Our Catholic Tradition has a robust history of meditative prayer, which engages our imagination, our five senses, our thoughts, and our emotions. You see it in the writings of the apostle Paul and in the life and preaching of Jesus. You see it in desert Fathers like Anthony of Egypt or Dorotheus of Gaza. You see it in medieval theologians like Bonaventure or Thomas Aquinas. You see it in mystics like Teresa of Avila, John of the Cross, or Ignatius of Loyola. You see it in the liturgy itself, which invites our bodies, our five senses, our imagination, our desire, and our emotions into wholehearted worship!

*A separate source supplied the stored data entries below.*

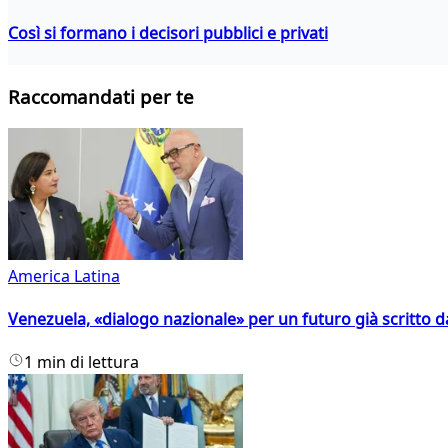
Così si formano i decisori pubblici e privati
Raccomandati per te
America Latina
Venezuela, «dialogo nazionale» per un futuro già scritto d
1 min di lettura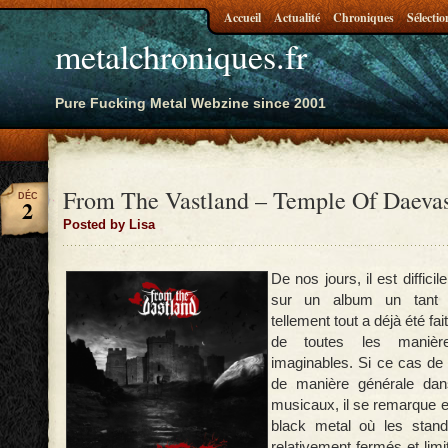
Accueil
Actualité
Chroniques
Sélectio
metalchroniques.fr
Pure Fucking Metal Webzine since 2001
From The Vastland – Temple Of Daeva
DÉC
2
Posted by Lisa
De nos jours, il est difficil
sur un album un tant s
tellement tout a déjà été fait
de toutes les manièr
imaginables. Si ce cas de 
de manière générale dan
musicaux, il se remarque e
black metal où les stan
relativement fermés et lim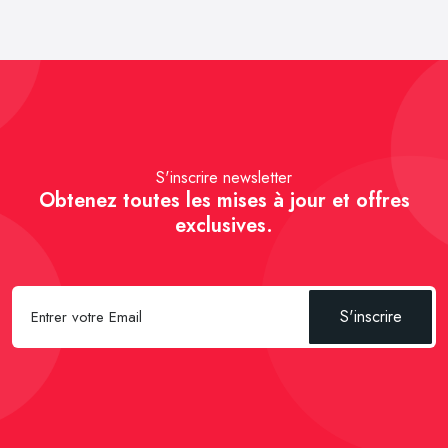
S'inscrire newsletter
Obtenez toutes les mises à jour et offres
exclusives.
S'inscrire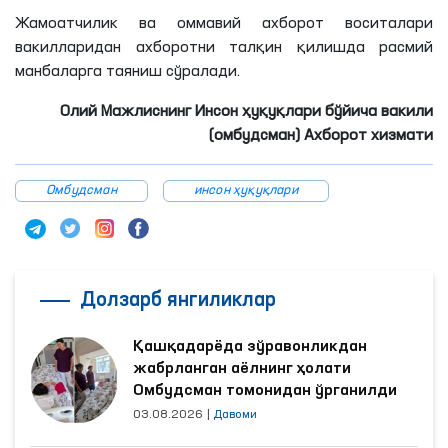
Жамоатчилик ва оммавий ахборот воситалари
вакилларидан ахборотни талқин қилишда расмий
манбаларга таяниш сўралади.
Олий Мажлиснинг Инсон ҳуқуқлари бўйича вакили
(омбудсман) Ахборот хизмати
Омбудсман
инсон ҳуқуқлари
Долзарб янгиликлар
Қашқадарёда зўравонликдан
жабрланган аёлнинг ҳолати
Омбудсман томонидан ўрганилди
03.08.2026
|
Давоми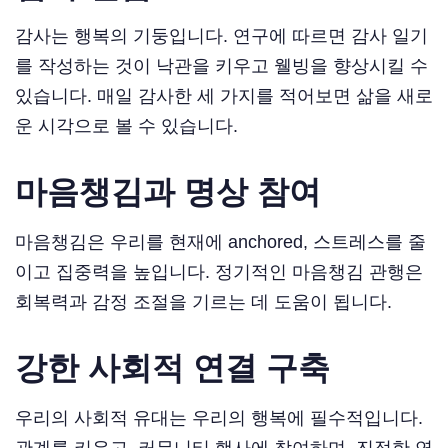
감사는 행복의 기둥입니다. 연구에 따르면 감사 일기
를 작성하는 것이 낙관을 키우고 웰빙을 향상시킬 수
있습니다. 매일 감사한 세 가지를 적어보면 삶을 새로
운 시각으로 볼 수 있습니다.
마음챙김과 명상 참여
마음챙김은 우리를 현재에 anchored, 스트레스를 줄
이고 집중력을 높입니다. 정기적인 마음챙김 관행은
회복력과 감정 조절을 기르는 데 도움이 됩니다.
강한 사회적 연결 구축
우리의 사회적 유대는 우리의 행복에 필수적입니다.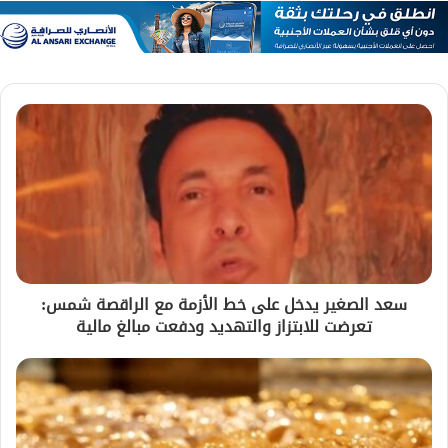
سعد الصغير يدخل على خط الأزمة مع الراقصة شمس:
تعرضت للابتزاز والتهديد ودفعت مبالغ مالية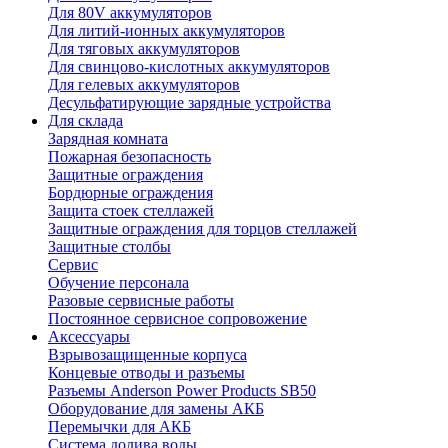
Для 80V аккумуляторов
Для литий-ионных аккумуляторов
Для тяговых аккумуляторов
Для свинцово-кислотных аккумуляторов
Для гелевых аккумуляторов
Десульфатирующие зарядные устройства
Для склада
Зарядная комната
Пожарная безопасность
Защитные ограждения
Бордюрные ограждения
Защита стоек стеллажей
Защитные ограждения для торцов стеллажей
Защитные столбы
Сервис
Обучение персонала
Разовые сервисные работы
Постоянное сервисное сопровожение
Аксессуары
Взрывозащищенные корпуса
Концевые отводы и разъемы
Разъемы Anderson Power Products SB50
Оборудование для замены АКБ
Перемычки для АКБ
Система долива воды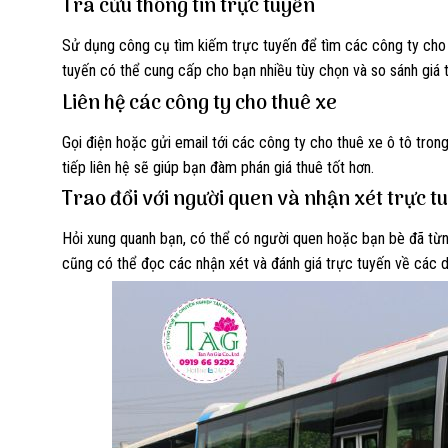
Tra cứu thông tin trực tuyến
Sử dụng công cụ tìm kiếm trực tuyến để tìm các công ty cho 
tuyến có thể cung cấp cho bạn nhiều tùy chọn và so sánh giá 
Liên hệ các công ty cho thuê xe
Gọi điện hoặc gửi email tới các công ty cho thuê xe ô tô tron
tiếp liên hệ sẽ giúp bạn đàm phán giá thuê tốt hơn.
Trao đổi với người quen và nhận xét trực t
Hỏi xung quanh bạn, có thể có người quen hoặc bạn bè đã từng
cũng có thể đọc các nhận xét và đánh giá trực tuyến về các d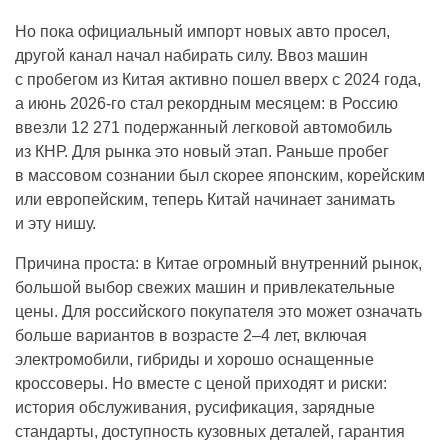
Но пока официальный импорт новых авто просел,
другой канал начал набирать силу. Ввоз машин
с пробегом из Китая активно пошел вверх с 2024 года,
а июнь 2026-го стал рекордным месяцем: в Россию
ввезли 12 271 подержанный легковой автомобиль
из КНР. Для рынка это новый этап. Раньше пробег
в массовом сознании был скорее японским, корейским
или европейским, теперь Китай начинает занимать
и эту нишу.
Причина проста: в Китае огромный внутренний рынок,
большой выбор свежих машин и привлекательные
цены. Для российского покупателя это может означать
больше вариантов в возрасте 2–4 лет, включая
электромобили, гибриды и хорошо оснащенные
кроссоверы. Но вместе с ценой приходят и риски:
история обслуживания, русификация, зарядные
стандарты, доступность кузовных деталей, гарантия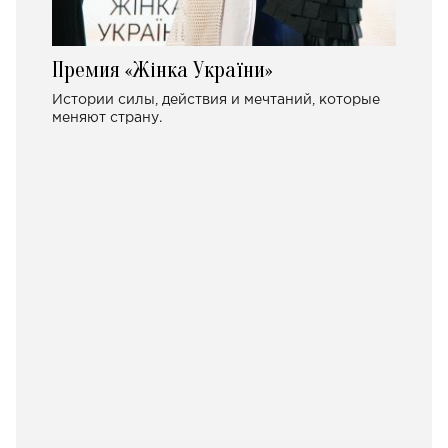
Премия «Жінка України»
Истории силы, действия и мечтаний, которые
меняют страну.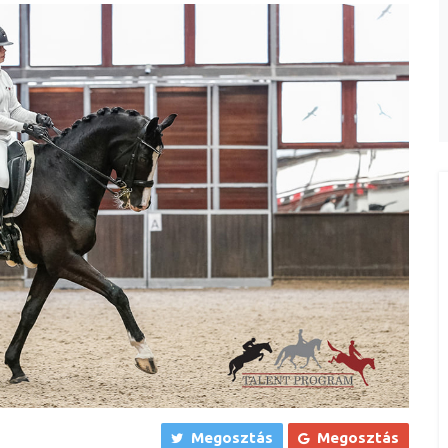
Megosztás
Megosztás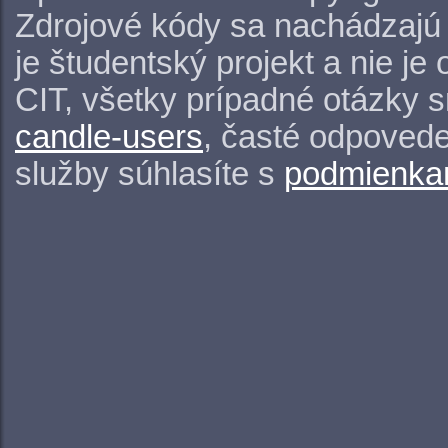
Zdrojové kódy sa nachádzajú
je študentský projekt a nie j
CIT, všetky prípadné otázky 
candle-users
, časté odpovede
služby súhlasíte s
podmienkam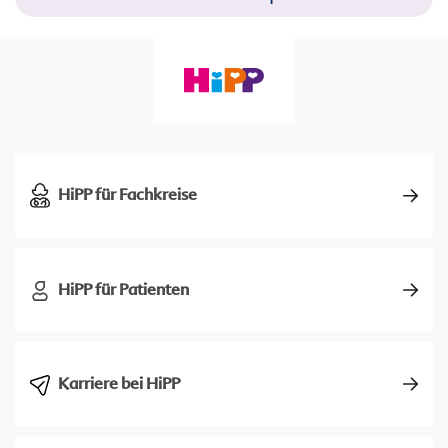
HiPP für Fachkreise
HiPP für Patienten
Karriere bei HiPP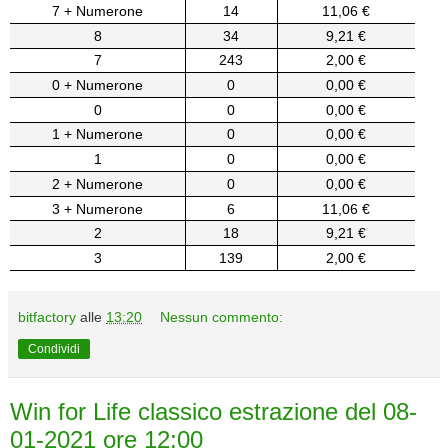
7 + Numerone
14
11,06 €
8
34
9,21 €
7
243
2,00 €
0 + Numerone
0
0,00 €
0
0
0,00 €
1 + Numerone
0
0,00 €
1
0
0,00 €
2 + Numerone
0
0,00 €
3 + Numerone
6
11,06 €
2
18
9,21 €
3
139
2,00 €
bitfactory
alle
13:20
Nessun commento:
Condividi
Win for Life classico estrazione del 08-
01-2021 ore 12:00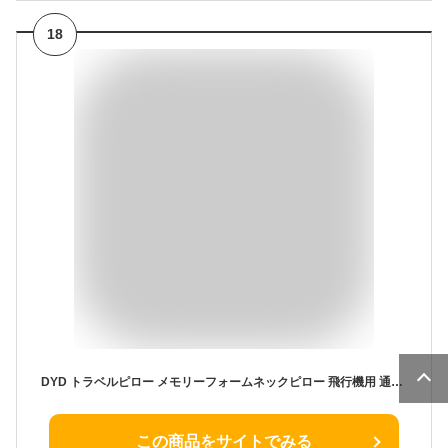
18
DYD トラベルピロー メモリーフォームネックピロー 飛行機用 通気性&洗濯可能なベロアカバー 人間工学的ネックサポートピロー スリープマスク&耳栓付き
この商品をサイトでみる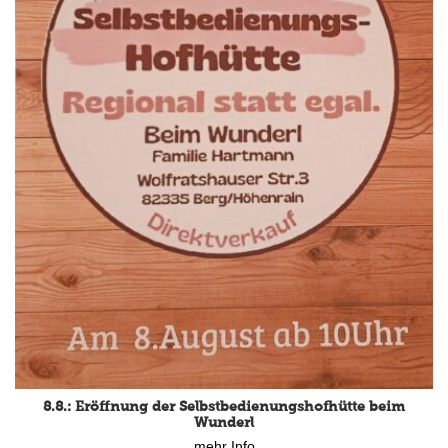
8.8.: Eröffnung der Selbstbedienungshofhütte beim
Wunderl
mehr Info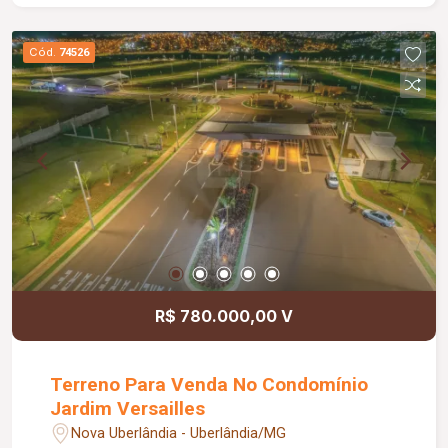
pomar; Coworking; Pista de caminhada.
Cód.
74526
R$ 780.000,00 V
Terreno Para Venda No Condomínio
Jardim Versailles
Nova Uberlândia - Uberlândia/MG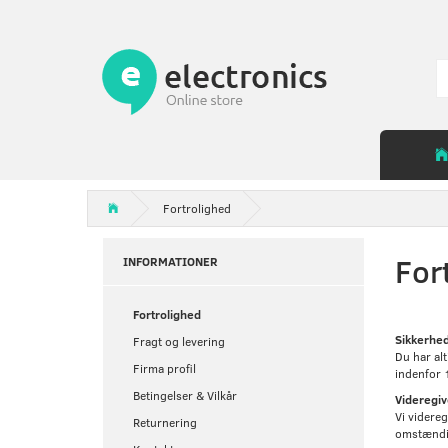
Fortrolighed
For
INFORMATIONER
Fortrolighed
Sikkerhed
Fragt og levering
Du har alt
Firma profil
indenfor 1
Betingelser & Vilkår
Videregiv
Vi videreg
Returnering
omstændi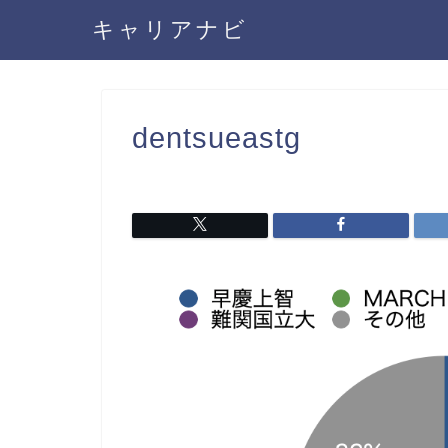
キャリアナビ
dentsueastg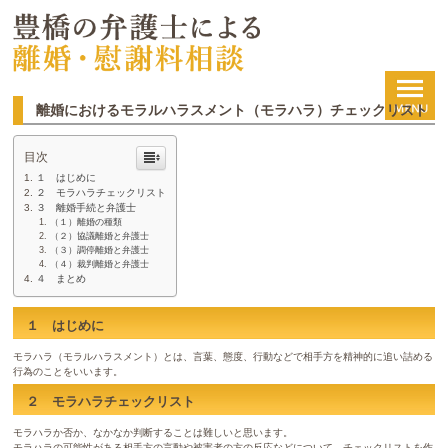
離婚におけるモラルハラスメント（モラハラ）チェックリスト
目次
１ はじめに
２ モラハラチェックリスト
３ 離婚手続と弁護士
（１）離婚の種類
（２）協議離婚と弁護士
（３）調停離婚と弁護士
（４）裁判離婚と弁護士
４ まとめ
１ はじめに
モラハラ（モラルハラスメント）とは、言葉、態度、行動などで相手方を精神的に追い詰める
行為のことをいいます。
２ モラハラチェックリスト
モラハラか否か、なかなか判断することは難しいと思います。
モラハラの可能性がある相手方の言動や被害者の方の反応などについて、チェックリストを作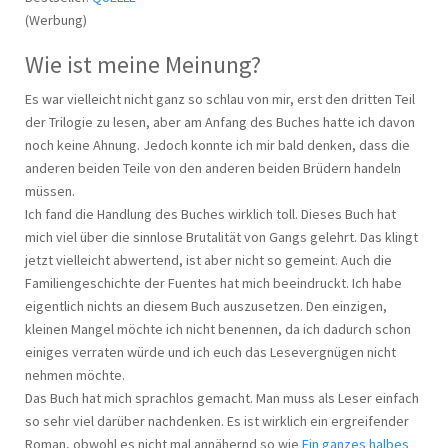
(Werbung)
Wie ist meine Meinung?
Es war vielleicht nicht ganz so schlau von mir, erst den dritten Teil
der Trilogie zu lesen, aber am Anfang des Buches hatte ich davon
noch keine Ahnung. Jedoch konnte ich mir bald denken, dass die
anderen beiden Teile von den anderen beiden Brüdern handeln
müssen.
Ich fand die Handlung des Buches wirklich toll. Dieses Buch hat
mich viel über die sinnlose Brutalität von Gangs gelehrt. Das klingt
jetzt vielleicht abwertend, ist aber nicht so gemeint. Auch die
Familiengeschichte der Fuentes hat mich beeindruckt. Ich habe
eigentlich nichts an diesem Buch auszusetzen. Den einzigen,
kleinen Mangel möchte ich nicht benennen, da ich dadurch schon
einiges verraten würde und ich euch das Lesevergnügen nicht
nehmen möchte.
Das Buch hat mich sprachlos gemacht. Man muss als Leser einfach
so sehr viel darüber nachdenken. Es ist wirklich ein ergreifender
Roman, obwohl es nicht mal annähernd so wie
Ein ganzes halbes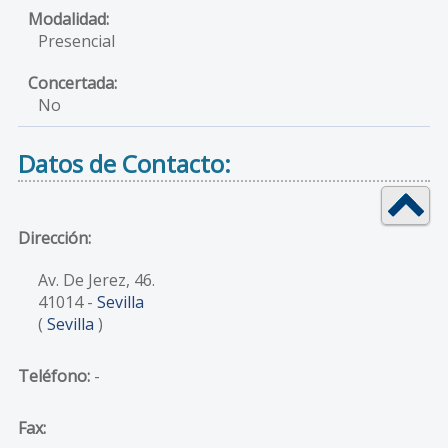
Presencial
No
Datos de Contacto:
Dirección:
Av. De Jerez, 46.
41014
-
Sevilla
(
Sevilla
)
Teléfono:
-
Fax: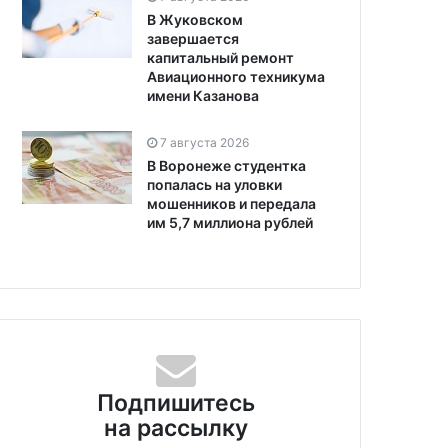
В Жуковском
завершается
капитальный ремонт
Авиационного техникума
имени Казанова
7 августа 2026
В Воронеже студентка
попалась на уловки
мошенников и передала
им 5,7 миллиона рублей
Подпишитесь
на рассылку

The very words “present” and “mindful” reflect the structure of the Eucharistic Prayer at Mass. We who are priests stand in the presence of the heavenly altar, participating in the self-offering of Jesus, the High Priest. After calling down the Holy Spirit on the offerings of the gathered assembly, we declare with Jesus “this is my Body” and welcome divine presence under the appearances of bread and wine. Our prayer proceeds with the anamnesis – a very special kind of “remembering” that allows those saving events to be truly present here and now. The Greek anamnesis is more literally translated as “mindfulness.” Our human capacity to be mindful is a reflection of the divine and eternal mindfulness. For God, there is no past or future, but all is an eternal now. We as humans sojourn through time. But in the Eucharistic liturgy, priest and people alike are invited to present all of the fragments of our life and allow them to be gathered together and transformed by the divine presence of Jesus. All the “once-and-for-all” events of his life become truly present, and we are invited to be mindful. Meanwhile, in this marvelous exchange, he invites us to present all of ourselves (including the very messy parts) and be touched and transformed by God, in his eternal mindfulness of his scattered children.
The Eucharist is the beating heart of the Church. The presence and mindfulness that is woven into the Mass is then meant to be echoed in our daily living. At Mass, we receive and are received into the much larger reality of the Body of Christ. We become again and again what we one day will be. As we continue through the work, the rest, the play, and the conversations of any given day, we are invited to continue abiding in that presence and mindfulness – to be open and receptive to the ongoing movements of the Holy Spirt and surprises of the living God. The experience of Communion in the Eucharist opens up the lived reality of Communion in our daily lives.